Pendant que les anti-vax racontent n’importe quoi dans la rue et chez nos confrères complaisants, les services de réa se font “démonter“. Entretien avec un infirmier qui a les mains dans le cambouis au service de réanimation polyvalente de Bellepierre.
L’épidémie de Covid n’existe pas. Les services de réanimation saturés par le Covid, c’est faux. Et au pire, aller en réa, c’est pas la fin du monde. Et s’il y a bien du Covid, c’est juste une grippette.
C’est bien d’aller raconter ça à la télé : y aura toujours quelqu’un chez Réunion 1ere ou Antenne Réunion pour vous écouter sans vous contredire. En revanche, petit conseil : n’allez pas déverser ce genre d’idioties au service de réanimation de Bellepierre. Vous pourriez vous prendre une droite.
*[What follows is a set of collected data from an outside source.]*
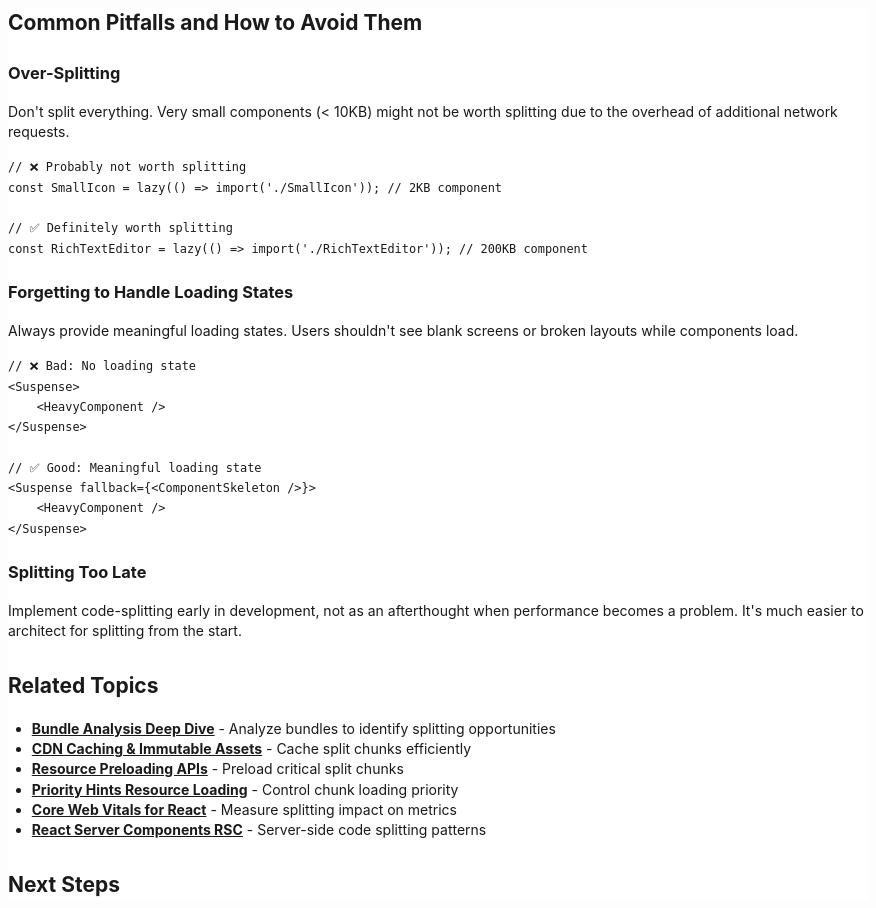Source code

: ## Common Pitfalls and How to Avoid Them

### Over-Splitting

Don't split everything. Very small components (< 10KB) might not be worth splitting due to the overhead of additional network requests.

```tsx
// ❌ Probably not worth splitting
const SmallIcon = lazy(() => import('./SmallIcon')); // 2KB component

// ✅ Definitely worth splitting
const RichTextEditor = lazy(() => import('./RichTextEditor')); // 200KB component
```

### Forgetting to Handle Loading States

Always provide meaningful loading states. Users shouldn't see blank screens or broken layouts while components load.

```tsx
// ❌ Bad: No loading state
<Suspense>
	<HeavyComponent />
</Suspense>

// ✅ Good: Meaningful loading state
<Suspense fallback={<ComponentSkeleton />}>
	<HeavyComponent />
</Suspense>
```

### Splitting Too Late

Implement code-splitting early in development, not as an afterthought when performance becomes a problem. It's much easier to architect for splitting from the start.

## Related Topics

- **[Bundle Analysis Deep Dive](./bundle-analysis-deep-dive.md)** - Analyze bundles to identify splitting opportunities
- **[CDN Caching & Immutable Assets](./cdn-caching-immutable-assets.md)** - Cache split chunks efficiently
- **[Resource Preloading APIs](./resource-preloading-apis.md)** - Preload critical split chunks
- **[Priority Hints Resource Loading](./priority-hints-resource-loading.md)** - Control chunk loading priority
- **[Core Web Vitals for React](./core-web-vitals-for-react.md)** - Measure splitting impact on metrics
- **[React Server Components RSC](./react-server-components-rsc.md)** - Server-side code splitting patterns

## Next Steps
Chez celles et ceux qui bossent à sauver les malades du Covid, ça commence à bouillir. Marre d’entendre des conneries, marre de se faire traiter de collabos et de menteurs. Un infirmier du service de réanimation polyvalente du CHD nous a contactés pour nous parler de son quotidien. Nous l’avons donc interrogé, longuement. (...)
L’empathie, qu’on devrait tous avoir envers tout le monde est en train de diminuer. Pour les trois quarts, on est blasés de la connerie ambiante.
Dans le service, vous êtes vaccinés ?
Tu rigoles, là ?
La question de la vaccination semble se poser chez des soignants…
Nous, on sait ce que c’est, la réa. C’est hyper violent. Alors, oui, tous les médecins sont vaccinés, la majorité des soignants le sont. Il y a quelques personnels qui ne le sont pas, mais on ne va pas au clash, on évite de cliver des équipes qui doivent rester soudées, on évite le sujet. Mais moi, je ne comprends pas comment des gens qui travaillent ici, qui voient ce que le Covid peut faire, ne vont pas se faire vacciner. Le vaccin, pour l’instant, on n’a que ça. Point.
Il y a des gens, dans la rue, qui manifestent contre les vaccins, pourtant. Même des soignants. Même des médecins.
On a tellement envie de les défoncer… (...)
C’est pas, justement, votre erreur, d’avoir “fermé votre gueule“, et d’avoir laissé la place aux mensonges de Chazournes, Bourgeon, Bentolila ?
Tu as peut-être raison. C’est pour ça que la première ligne, nous, les soignants confrontés à l’épidémie, on doit l’ouvrir, maintenant. On en a marre de se faire marcher sur les pieds…
Un peu tard, non ?
Mais on est des soignants, on n’est pas des communicants. Chazournes, c’est bien, il fait le buzz. Mon chef de service en réa, lui, il bosse. T’as des médecins, ils font vingt-six heures de garde, ils rattaquent le lendemain, tu crois qu’ils ont envie d’aller à la télé ? Tu crois qu’ils ont le temps, pour ça ?
Quand vous avez des manifestants qui mettent en doute la réalité de l’épidémie, vous le vivez comment ?
Ils mettent notre parole en doute, on est traités de collabos, de vendus… C’est bon, là. Faut qu’on parle. Il faut qu’on ait un écho, nous, qui sommes directement confrontés au quotidien des patients covidés en réa.
Les gens ne se rendent pas compte, de ce qui se passe en réanimation ?
J’entends des gens dire “Oui, bon, au pire, on ira en service de réanimation, et puis voilà…” Mais viens pas en réa ! T’as des mecs qui sortent de là, à quarante-cinq ans, dans des états… La réa, c’est ultra-violent. Pour le corps, les familles, les soignants… Et pour éviter la réa, c’est le vaccin. Toute chose mise à part.
C’est-à-dire ?
Faut pas s’étonner, si aujourd’hui, les gens croient pas à ce que raconte le gouvernement sur les vaccins, le Pass sanitaire, depuis le temps qu’il nous raconte de la merde… Moi, j’ai pas confiance dans le gouvernement, qui raconte n’importe quoi depuis le début. Un n’importe quoi qui vient s’ajouter à la déliquescence du service public, aux lits qui ferment… Si y avait eu assez de lits, on les aurait passées, ces vagues ! Mais la vaccination, c’est autre chose. Le débat sur le service public, sur l’hôpital, sur les soignants, on verra plus tard. A la fin du premier confinement, quand on réclamait des lits, des infirmiers, devant l’ARS, y avait qui ? Je demande pas qu’on nous soutienne, juste qu’on ne parle pas à notre place, et qu’on se rende compte de ce qui est en train de se passer.